The second false move is to say: it's not that freedom of speech is sacred, it's that nothing is sacred. So for goodness sake don't sacralise Charlie Hebdo - that's not true to the memory of those who died, because their raison d'etre was precisely to show that nothing is sacred, as this piece in Aljazeera America articulates so well:
"There is an old Parisian tradition of cheeky humor that respects nothing and no one. The French even have a word for it: “gouaille.” Think of obscene images of Marie-Antoinette and other royals, of priests in flagrante delicto with nuns, of devils farting in the pope's face and Daumier’s caricatures of King Louis-Philippe, whom he portrayed in the shape of a pear. It's an anarchic populist form of obscenity that aims to cut down anything that would erect itself as venerable, sacred or powerful."

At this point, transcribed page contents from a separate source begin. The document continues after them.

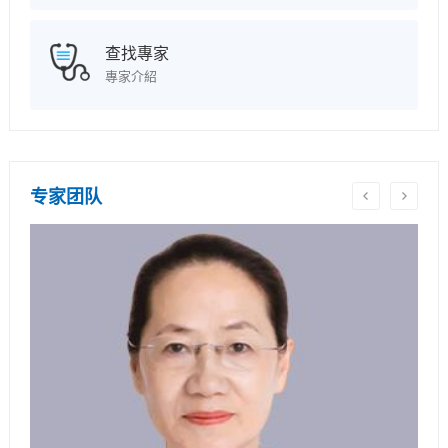
查找專家
專家介紹
专家团队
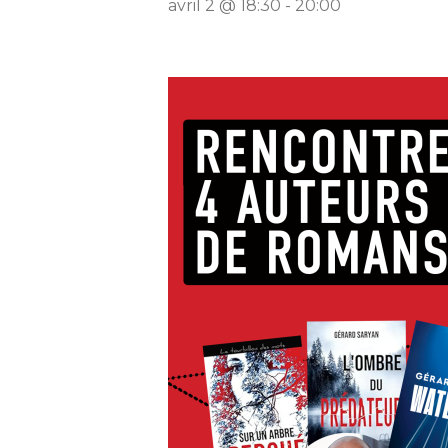
avril 2 @ 18:30
-
20:00
Mutuelle communale
Infrastructures munic
Plan interactif
Panneau lumineux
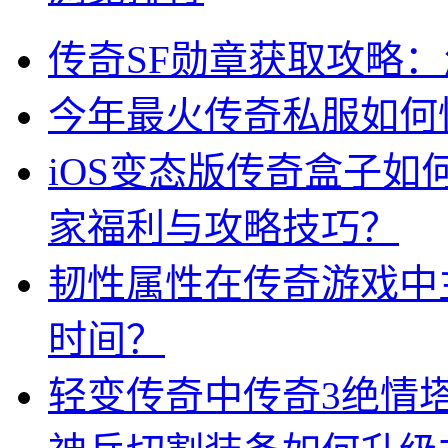
传奇SF勋章获取攻略
今年最火传奇私服如何
iOS变态版传奇盒子
家福利与攻略技巧？
韧性属性在传奇游戏中
时间？
轻变传奇中传奇3绝情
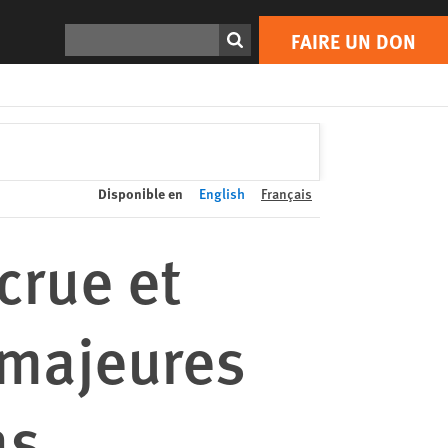
FAIRE UN DON
Print
Rechercher
FAIRE UN DON
Disponible en
English
Français
crue et
 majeures
ns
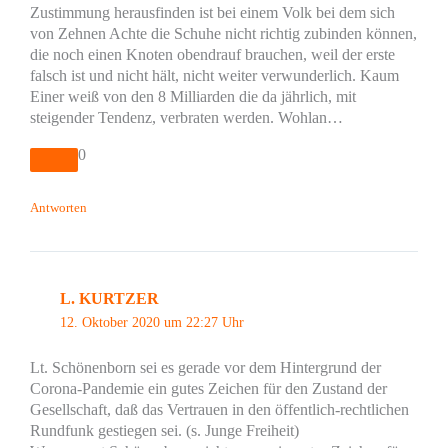
Zustimmung herausfinden ist bei einem Volk bei dem sich
von Zehnen Achte die Schuhe nicht richtig zubinden können,
die noch einen Knoten obendrauf brauchen, weil der erste
falsch ist und nicht hält, nicht weiter verwunderlich. Kaum
Einer weiß von den 8 Milliarden die da jährlich, mit
steigender Tendenz, verbraten werden. Wohlan…
0
Antworten
L. KURTZER
12. Oktober 2020 um 22:27 Uhr
Lt. Schönenborn sei es gerade vor dem Hintergrund der
Corona-Pandemie ein gutes Zeichen für den Zustand der
Gesellschaft, daß das Vertrauen in den öffentlich-rechtlichen
Rundfunk gestiegen sei. (s. Junge Freiheit)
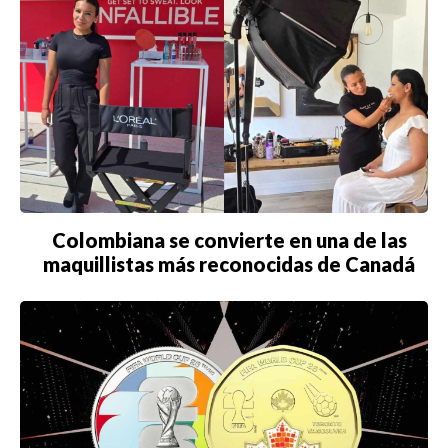
Colombiana se convierte en una de las
maquillistas más reconocidas de Canadá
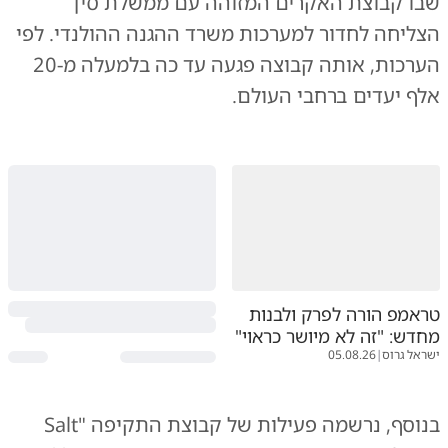
שבו קבוצת האקרים המזוהה עם ממשלת סין
הצליחה לחדור למערכות משרד ההגנה ההולנדי. לפי
הערכות, אותה קבוצה פגעה עד כה בלמעלה מ-20
אלף יעדים ברחבי העולם.
טראמפ הורה לפרק ולבנות
מחדש: "זה לא מיושר כראוי"
ישראל גרוס
|
05.08.26
בנוסף, נרשמה פעילות של קבוצת התקיפה "Salt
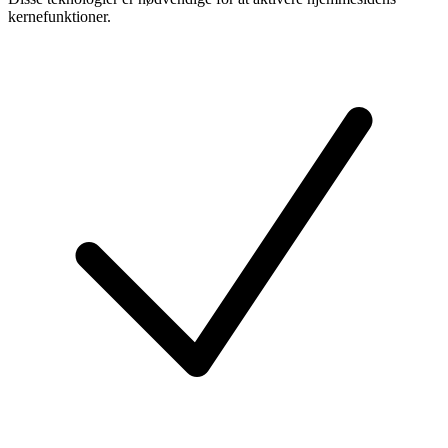
kernefunktioner.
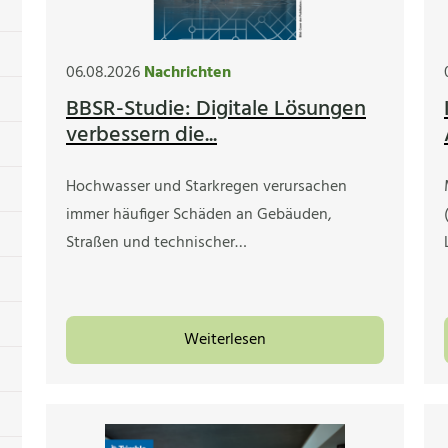
06.08.2026
Nachrichten
BBSR-Studie: Digitale Lösungen
verbessern die...
Hochwasser und Starkregen verursachen
immer häufiger Schäden an Gebäuden,
Straßen und technischer…
Weiterlesen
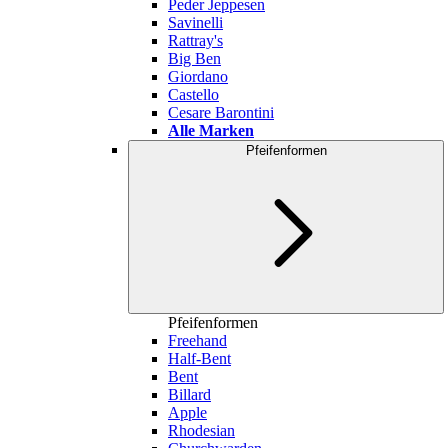
Peder Jeppesen
Savinelli
Rattray's
Big Ben
Giordano
Castello
Cesare Barontini
Alle Marken
Pfeifenformen
Pfeifenformen
Freehand
Half-Bent
Bent
Billard
Apple
Rhodesian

The problem with this position is that it also presents as universal what is culturally specific, and it sacralizes the process of perpetual desacralisation. Jonathan Haidt, author of the "The Righteous Mind," would point out that we do this because the values of honour and sanctity and authority are not well understood in liberal democracies—and they are experienced as values, not merely ideas. They are often valued with just as much intensity as freedom and care are valued, which is not at all to say that they justify murder.
The point is that is no getting away from the sacred, because it is not ultimately about religion at all, but about the fundamental human need for touchstones, without which we struggle to make sense of our lives, alone and together. In Spiritualise we quote Gordon Lynch, a specialist in the sociology of the sacred:
“The persistence of the sacred is not a symptom of a persistent cultural backwardness that rational Enlightenment can cure, but an inherent structure of morally boundaried societies.”
Personally I'm not sure how best to respond to what happened in Paris, but I’m fairly sure that recognising the complexity and ubiquity of the sacred would be a good place to start.